Property	Guarantee	Notes
`get` / `put` time	O(1) expected	Linked-list work O(1) worst case; hash map O(1) expected
Space	O(k)	`k` = capacity; two pointers + map entry per item
Optimal offline	Bélády MIN: evict farthest-future	Lower bound for all policies
Competitive ratio	LRU is `k`-competitive	Tight for deterministic online (Sleator–Tarjan)
Resource augmentation	`k/(k-h+1)` vs OPT(`h`)	A little extra cache ⇒ near-optimal
Bélády's anomaly	immune	LRU is a stack algorithm (inclusion property)
Miss-ratio curve	all `k` in one pass	Mattson stack-distance histogram
CLOCK accuracy	coarsened LRU; → LRU as counter bits grow	trades a few % hit ratio for concurrency
Randomized optimum	`H_k ≈ ln k` (MARKER)	exponential improvement over deterministic
Concurrency	linearizable per key (sharded); policy is approximate	`get` mutates state ⇒ no free reader path

Closing Synthesis¶

LRU occupies a remarkable sweet spot. The threads of this chapter tie together as follows:

Structure → O(1). A hash map over a doubly linked list is provably O(1) per operation, the doubly-linked back-pointer doing the essential work of constant-time unlinking; the hash-map worst case is tamed by randomized hashing or treeification.
Policy → optimal online. LRU is the best a deterministic online algorithm can do (k-competitive and tight), and a marking algorithm — so the bound is a class property, not an accident.
Worst case → not the common case. The k bound needs an adversary tuned to the exact cache size; resource augmentation and the working-set model explain LRU's empirical excellence.
Stack algorithm → two gifts. Immunity to Bélády's anomaly, and a single-pass miss-ratio curve for principled capacity sizing.
Concurrency → approximations. Strict LRU's per-read mutation is concurrency-hostile; CLOCK (bounded-resolution coarsening), sharding (linearizable per shard), and randomized eviction (closing the gap to H_k) recover throughput.

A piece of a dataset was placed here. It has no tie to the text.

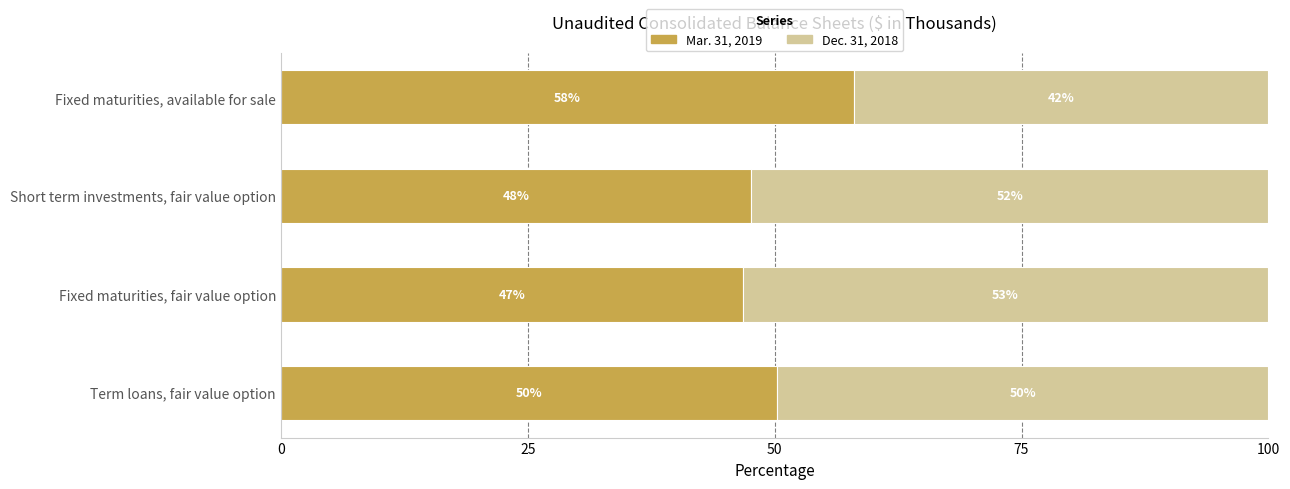

What is the highest value of the Mar. 31, 2019 series?

58.0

Every practical caching system is some point on the trade-off surface this chapter mapped: exactness versus concurrency, recency versus frequency, and worst-case guarantees versus measured hit ratio. Understanding LRU rigorously is understanding the origin of that entire surface — which is why it is the first topic in advanced structures and the lens through which every other eviction policy is read.